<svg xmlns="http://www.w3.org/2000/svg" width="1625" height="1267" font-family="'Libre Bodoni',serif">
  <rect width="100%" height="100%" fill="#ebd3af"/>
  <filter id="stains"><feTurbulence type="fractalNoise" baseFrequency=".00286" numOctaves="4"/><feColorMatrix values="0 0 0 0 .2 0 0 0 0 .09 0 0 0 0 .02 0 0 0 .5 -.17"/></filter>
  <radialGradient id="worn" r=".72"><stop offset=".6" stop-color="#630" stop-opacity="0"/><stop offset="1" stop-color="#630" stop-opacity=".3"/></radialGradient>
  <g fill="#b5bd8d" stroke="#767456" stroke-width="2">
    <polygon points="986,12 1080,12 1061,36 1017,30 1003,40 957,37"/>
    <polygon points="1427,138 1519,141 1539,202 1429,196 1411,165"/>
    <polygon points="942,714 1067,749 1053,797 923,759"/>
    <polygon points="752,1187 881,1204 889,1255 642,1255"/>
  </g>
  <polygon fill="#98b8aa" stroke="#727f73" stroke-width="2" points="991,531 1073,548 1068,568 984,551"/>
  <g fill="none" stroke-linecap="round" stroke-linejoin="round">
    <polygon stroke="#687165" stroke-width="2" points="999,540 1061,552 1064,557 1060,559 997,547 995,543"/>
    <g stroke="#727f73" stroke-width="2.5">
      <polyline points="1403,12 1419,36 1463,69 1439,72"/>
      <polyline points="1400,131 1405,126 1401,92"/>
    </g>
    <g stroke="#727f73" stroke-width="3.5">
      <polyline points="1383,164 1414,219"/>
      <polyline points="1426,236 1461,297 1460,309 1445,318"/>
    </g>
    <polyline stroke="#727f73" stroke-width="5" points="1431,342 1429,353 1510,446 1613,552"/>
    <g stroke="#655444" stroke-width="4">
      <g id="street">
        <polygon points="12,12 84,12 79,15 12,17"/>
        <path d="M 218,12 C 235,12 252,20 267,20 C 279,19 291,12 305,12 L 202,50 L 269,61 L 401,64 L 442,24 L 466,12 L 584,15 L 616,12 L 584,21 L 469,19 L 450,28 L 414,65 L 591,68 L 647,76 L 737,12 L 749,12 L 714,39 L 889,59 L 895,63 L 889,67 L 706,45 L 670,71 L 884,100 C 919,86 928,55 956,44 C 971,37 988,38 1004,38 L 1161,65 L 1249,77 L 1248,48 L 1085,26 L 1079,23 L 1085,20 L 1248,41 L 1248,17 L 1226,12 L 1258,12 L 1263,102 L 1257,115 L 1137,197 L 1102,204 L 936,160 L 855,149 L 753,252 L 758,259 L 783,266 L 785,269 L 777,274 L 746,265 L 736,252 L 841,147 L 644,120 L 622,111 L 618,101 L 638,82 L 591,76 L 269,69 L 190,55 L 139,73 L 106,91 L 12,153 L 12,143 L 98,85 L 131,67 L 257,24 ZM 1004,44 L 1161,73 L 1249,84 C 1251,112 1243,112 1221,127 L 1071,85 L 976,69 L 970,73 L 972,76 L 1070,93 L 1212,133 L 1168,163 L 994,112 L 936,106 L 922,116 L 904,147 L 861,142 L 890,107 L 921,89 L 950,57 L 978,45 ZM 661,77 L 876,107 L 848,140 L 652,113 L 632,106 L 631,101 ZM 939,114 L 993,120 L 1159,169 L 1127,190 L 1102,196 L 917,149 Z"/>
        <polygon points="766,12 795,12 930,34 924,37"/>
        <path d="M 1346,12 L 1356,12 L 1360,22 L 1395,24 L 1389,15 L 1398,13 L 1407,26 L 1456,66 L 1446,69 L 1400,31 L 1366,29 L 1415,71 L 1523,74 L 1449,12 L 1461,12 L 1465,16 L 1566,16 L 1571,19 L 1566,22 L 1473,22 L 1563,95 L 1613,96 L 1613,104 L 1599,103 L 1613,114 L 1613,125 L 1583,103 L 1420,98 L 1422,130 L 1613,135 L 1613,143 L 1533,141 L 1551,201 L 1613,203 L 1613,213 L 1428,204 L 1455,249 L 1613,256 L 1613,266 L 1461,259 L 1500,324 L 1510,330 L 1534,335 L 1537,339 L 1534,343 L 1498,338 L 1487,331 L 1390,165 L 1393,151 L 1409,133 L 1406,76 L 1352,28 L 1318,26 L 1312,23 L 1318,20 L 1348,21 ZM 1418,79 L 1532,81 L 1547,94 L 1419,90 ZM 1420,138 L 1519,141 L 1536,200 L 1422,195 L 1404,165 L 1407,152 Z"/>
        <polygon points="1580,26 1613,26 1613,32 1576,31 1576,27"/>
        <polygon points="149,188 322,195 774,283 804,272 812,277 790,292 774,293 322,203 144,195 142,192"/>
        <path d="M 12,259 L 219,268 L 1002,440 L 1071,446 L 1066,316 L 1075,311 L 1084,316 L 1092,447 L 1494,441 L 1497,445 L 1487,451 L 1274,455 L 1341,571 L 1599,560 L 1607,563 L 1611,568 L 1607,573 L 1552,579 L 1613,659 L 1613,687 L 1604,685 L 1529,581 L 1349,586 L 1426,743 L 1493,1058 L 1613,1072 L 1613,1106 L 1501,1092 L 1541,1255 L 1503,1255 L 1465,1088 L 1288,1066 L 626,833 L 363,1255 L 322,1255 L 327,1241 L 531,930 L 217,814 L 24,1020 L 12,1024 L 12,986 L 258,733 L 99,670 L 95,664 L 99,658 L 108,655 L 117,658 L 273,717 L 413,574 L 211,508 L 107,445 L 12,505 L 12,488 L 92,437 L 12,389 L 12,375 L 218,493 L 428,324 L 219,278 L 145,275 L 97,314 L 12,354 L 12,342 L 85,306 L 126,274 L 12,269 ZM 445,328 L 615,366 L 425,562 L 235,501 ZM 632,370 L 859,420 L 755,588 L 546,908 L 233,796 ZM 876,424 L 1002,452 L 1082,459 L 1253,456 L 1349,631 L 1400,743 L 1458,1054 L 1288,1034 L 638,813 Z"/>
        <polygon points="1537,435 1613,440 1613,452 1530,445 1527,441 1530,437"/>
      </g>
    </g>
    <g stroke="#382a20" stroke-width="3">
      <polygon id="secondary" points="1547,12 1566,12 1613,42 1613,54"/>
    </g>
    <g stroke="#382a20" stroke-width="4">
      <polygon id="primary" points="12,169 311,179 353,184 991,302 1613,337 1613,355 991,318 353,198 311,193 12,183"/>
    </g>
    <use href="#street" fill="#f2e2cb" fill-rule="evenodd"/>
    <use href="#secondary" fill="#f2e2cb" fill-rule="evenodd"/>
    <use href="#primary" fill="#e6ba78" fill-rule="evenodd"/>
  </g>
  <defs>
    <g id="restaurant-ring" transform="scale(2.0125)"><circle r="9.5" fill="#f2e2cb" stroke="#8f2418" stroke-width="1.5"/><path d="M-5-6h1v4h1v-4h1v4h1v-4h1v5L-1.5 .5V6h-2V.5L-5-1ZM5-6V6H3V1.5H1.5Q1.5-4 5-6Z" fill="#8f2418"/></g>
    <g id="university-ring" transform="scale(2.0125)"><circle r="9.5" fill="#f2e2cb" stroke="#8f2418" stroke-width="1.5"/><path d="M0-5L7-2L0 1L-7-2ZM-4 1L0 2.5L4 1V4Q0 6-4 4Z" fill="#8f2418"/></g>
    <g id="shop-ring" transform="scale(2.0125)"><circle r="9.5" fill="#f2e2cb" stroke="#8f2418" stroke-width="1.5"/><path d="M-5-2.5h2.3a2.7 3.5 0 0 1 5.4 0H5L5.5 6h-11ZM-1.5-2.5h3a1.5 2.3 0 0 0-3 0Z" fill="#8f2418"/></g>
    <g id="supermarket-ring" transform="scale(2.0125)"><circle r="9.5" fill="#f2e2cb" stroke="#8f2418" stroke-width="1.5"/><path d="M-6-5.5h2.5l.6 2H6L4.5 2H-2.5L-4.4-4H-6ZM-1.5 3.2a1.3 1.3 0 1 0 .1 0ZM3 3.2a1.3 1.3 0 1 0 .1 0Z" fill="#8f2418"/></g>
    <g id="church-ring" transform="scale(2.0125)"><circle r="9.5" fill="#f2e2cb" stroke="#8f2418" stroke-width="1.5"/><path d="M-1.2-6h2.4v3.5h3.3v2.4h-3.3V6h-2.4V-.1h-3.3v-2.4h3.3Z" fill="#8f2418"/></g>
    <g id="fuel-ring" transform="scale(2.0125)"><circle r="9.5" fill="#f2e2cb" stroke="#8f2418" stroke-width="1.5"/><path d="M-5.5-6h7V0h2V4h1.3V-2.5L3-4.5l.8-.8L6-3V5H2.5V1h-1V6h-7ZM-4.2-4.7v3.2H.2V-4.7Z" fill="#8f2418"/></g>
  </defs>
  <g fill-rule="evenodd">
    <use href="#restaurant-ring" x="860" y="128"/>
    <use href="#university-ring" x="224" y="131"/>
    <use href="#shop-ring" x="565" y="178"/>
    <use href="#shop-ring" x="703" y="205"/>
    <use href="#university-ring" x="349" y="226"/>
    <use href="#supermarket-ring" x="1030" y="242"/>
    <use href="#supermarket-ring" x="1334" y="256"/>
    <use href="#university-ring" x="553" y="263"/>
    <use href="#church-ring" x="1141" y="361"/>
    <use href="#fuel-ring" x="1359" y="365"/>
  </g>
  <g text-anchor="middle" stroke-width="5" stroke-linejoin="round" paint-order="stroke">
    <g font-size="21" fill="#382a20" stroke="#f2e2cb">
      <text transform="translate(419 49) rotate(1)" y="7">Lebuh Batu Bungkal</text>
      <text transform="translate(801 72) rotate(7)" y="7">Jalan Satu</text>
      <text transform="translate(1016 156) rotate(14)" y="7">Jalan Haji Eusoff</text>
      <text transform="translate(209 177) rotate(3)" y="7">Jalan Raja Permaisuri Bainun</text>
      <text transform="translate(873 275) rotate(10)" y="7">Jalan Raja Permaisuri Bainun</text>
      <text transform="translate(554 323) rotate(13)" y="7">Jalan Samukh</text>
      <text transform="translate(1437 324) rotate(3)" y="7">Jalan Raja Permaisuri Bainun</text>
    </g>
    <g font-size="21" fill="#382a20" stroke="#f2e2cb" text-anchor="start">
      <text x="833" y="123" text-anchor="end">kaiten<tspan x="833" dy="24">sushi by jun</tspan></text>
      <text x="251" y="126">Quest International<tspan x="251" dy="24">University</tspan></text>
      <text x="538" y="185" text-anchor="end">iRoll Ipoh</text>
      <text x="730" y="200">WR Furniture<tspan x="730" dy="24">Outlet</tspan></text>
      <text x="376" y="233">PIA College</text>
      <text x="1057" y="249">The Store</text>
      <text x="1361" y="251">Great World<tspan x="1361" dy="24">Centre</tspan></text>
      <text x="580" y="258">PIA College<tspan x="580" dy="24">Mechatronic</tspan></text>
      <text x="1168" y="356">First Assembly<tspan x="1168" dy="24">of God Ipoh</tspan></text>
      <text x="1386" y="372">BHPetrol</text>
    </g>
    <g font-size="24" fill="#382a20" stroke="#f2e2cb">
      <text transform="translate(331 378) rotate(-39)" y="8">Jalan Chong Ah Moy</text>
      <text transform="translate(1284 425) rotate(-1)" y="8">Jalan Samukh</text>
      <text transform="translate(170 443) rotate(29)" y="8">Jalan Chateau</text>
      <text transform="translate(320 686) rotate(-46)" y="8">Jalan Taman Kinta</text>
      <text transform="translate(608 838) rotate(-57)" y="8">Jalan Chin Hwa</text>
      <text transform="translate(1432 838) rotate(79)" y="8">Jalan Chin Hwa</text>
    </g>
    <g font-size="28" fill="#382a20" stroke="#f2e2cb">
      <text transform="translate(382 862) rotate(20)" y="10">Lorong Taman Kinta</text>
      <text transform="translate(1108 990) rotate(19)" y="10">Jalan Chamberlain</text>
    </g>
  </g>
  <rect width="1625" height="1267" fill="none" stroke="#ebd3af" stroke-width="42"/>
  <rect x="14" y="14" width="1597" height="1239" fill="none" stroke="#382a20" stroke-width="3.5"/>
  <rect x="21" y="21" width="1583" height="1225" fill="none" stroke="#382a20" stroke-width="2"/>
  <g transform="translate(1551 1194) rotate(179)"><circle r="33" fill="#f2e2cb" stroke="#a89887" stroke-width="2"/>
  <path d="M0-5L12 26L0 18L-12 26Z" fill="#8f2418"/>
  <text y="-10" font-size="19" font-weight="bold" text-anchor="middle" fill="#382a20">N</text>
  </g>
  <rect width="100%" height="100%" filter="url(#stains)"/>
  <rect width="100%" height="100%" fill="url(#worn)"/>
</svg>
----
Try it: Among the entries above, find every line holding "worn" and copy it.

Answer space:
  <radialGradient id="worn" r=".72"><stop offset=".6" stop-color="#630" stop-opacity="0"/><stop offset="1" stop-color="#630" stop-opacity=".3"/></radialGradient>
  <rect width="100%" height="100%" fill="url(#worn)"/>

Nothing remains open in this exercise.